Persino un artista del calibro di Lou Reed, fondatore dei Velvet Underground e autore in solitaria di capolavori come “Transformer” e “Berlin”, sembrava giunto al capolinea della propria ispirazione se dobbiamo giudicare da due album come “New Sensation” e “Mistrial”.

Ma nel 1989 il musicista americano pubblica “New York”, disco in cui la poesia dei bassifondi che lo aveva reso celebre prende la forma di una galleria di ritratti in cui sono l’indignazione e la “pietas” a farla da padrone: basti pensare a brani come “Dirty Boulevard” e “Xmas in February”.

Nella prima canzone il protagonista è Pedro, un ragazzino che vive un’infanzia dickensiana dentro una casa con le finestre senza vetri e i muri fatti di cartone; nella seconda, per un veterano del Vietnam trovare un lavoro è una possibilità remota tanto quanto un Natale nel mese di febbraio.

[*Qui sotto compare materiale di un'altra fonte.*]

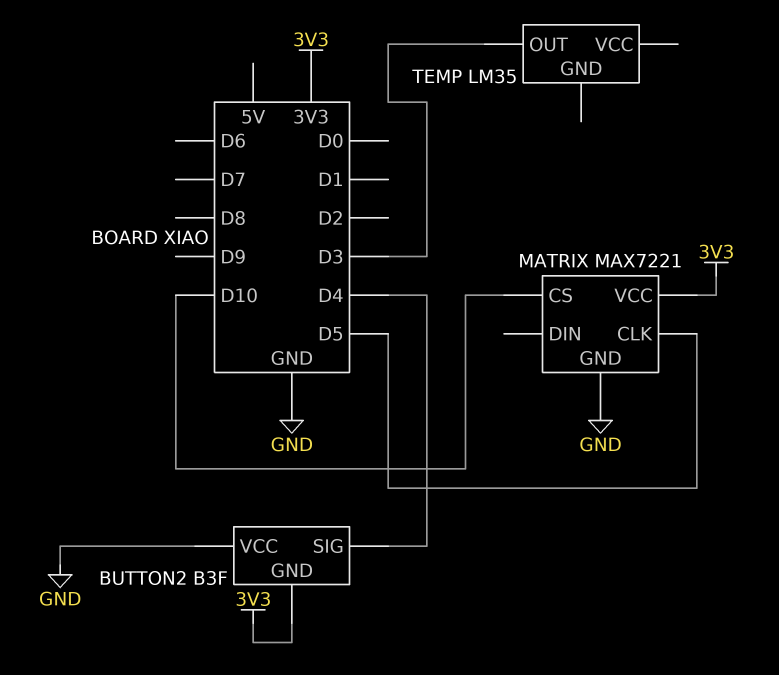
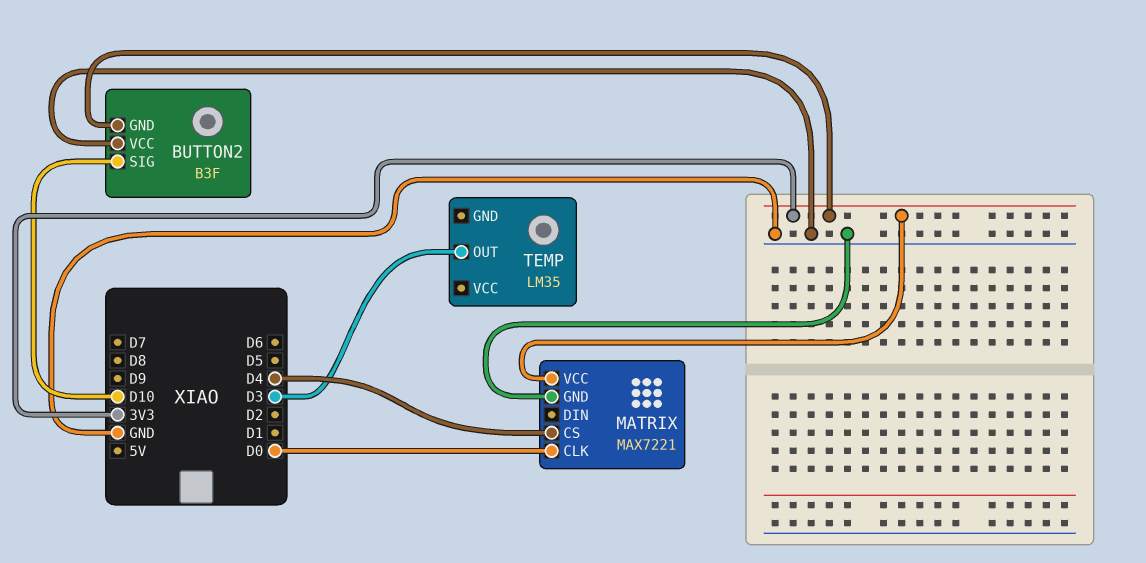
BUTTON2 pin SIG: D4 -> D10
MATRIX pin CLK: D5 -> D0
MATRIX pin CS: D10 -> D4

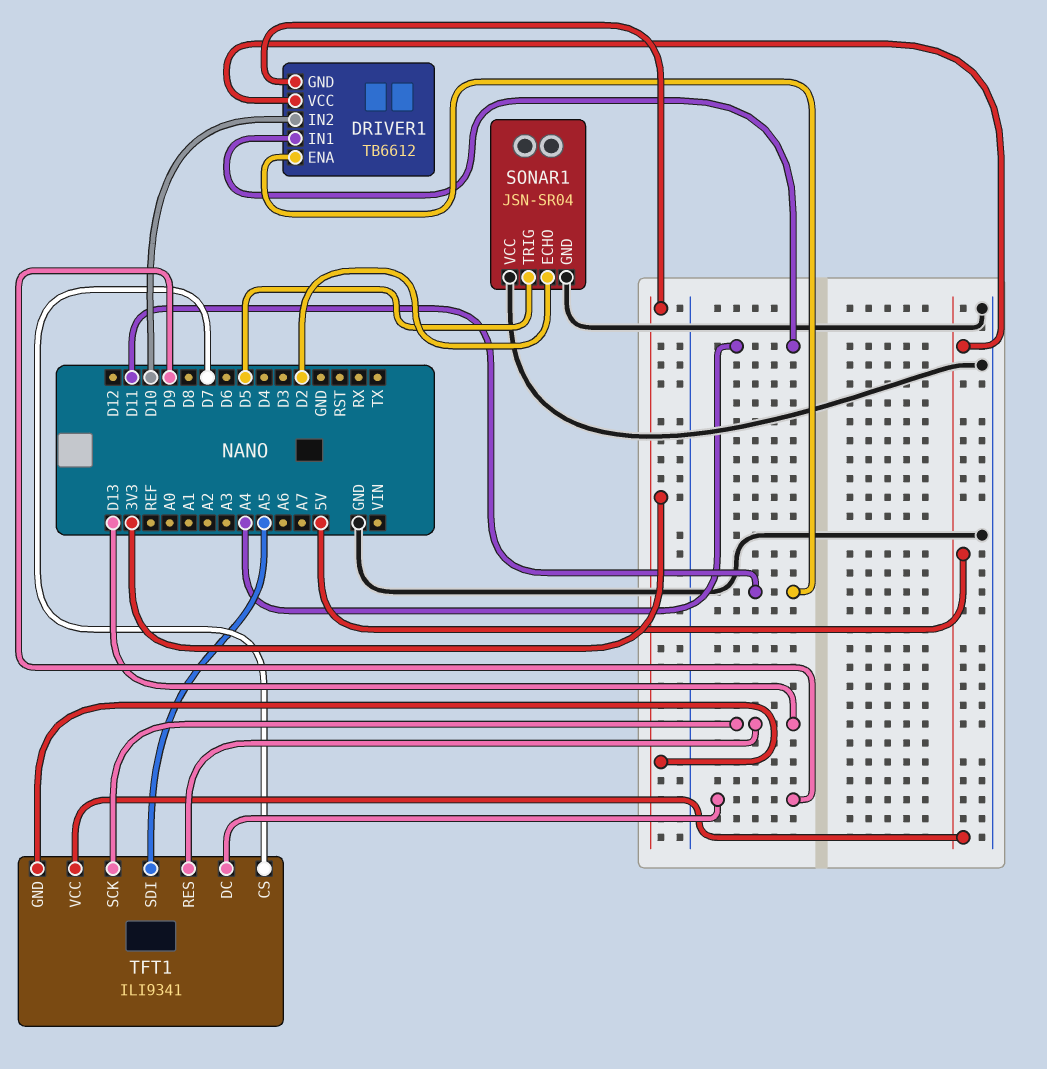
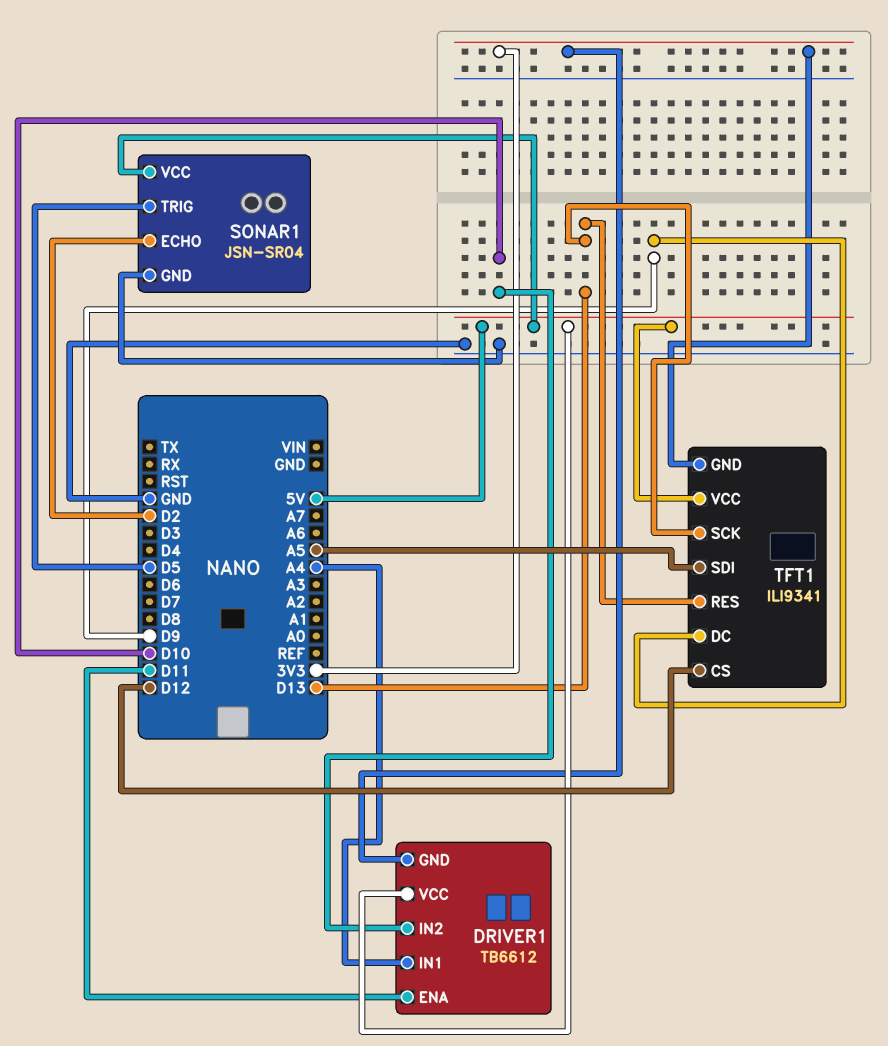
SONAR1 pin VCC: GND -> 5V
TFT1 pin CS: D7 -> D12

In generale, “New York” è un album con dei testi dal livello letterario altissimo accompagnati da scarni accompagnamenti musicali che spaziano fra rock, country, jazz e musica d’avanguardia. Una carrellata di ispirazioni diverse che hanno come denominatore comune la Grande Mela e i suoi abitanti meno fortunati, quelli che devono “tenere a bada la paura di aver lasciato la propria anima nella macchina presa a nolo da qualcuno” (“Romeo Had Juliette”).